WHAT TO WORK ON: The result should consist solely of the line containing "is equal to" and the lines that follow it below, each reproduced exactly, the last line included.
___ MATERIAL FOR THIS TASK
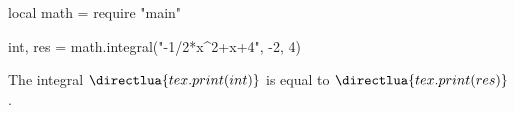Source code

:\documentclass{article}
\begin{document}
\begin{luacode}    
    local math = require "main"

    int, res = math.integral("-1/2*x^2+x+4", -2, 4)
\end{luacode}

The integral $\directlua{tex.print(int)}$ is equal to $\directlua{tex.print(res)}$.
\end{document}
______
WRITTEN RESPONSE:
The integral $\directlua{tex.print(int)}$ is equal to $\directlua{tex.print(res)}$.
\end{document}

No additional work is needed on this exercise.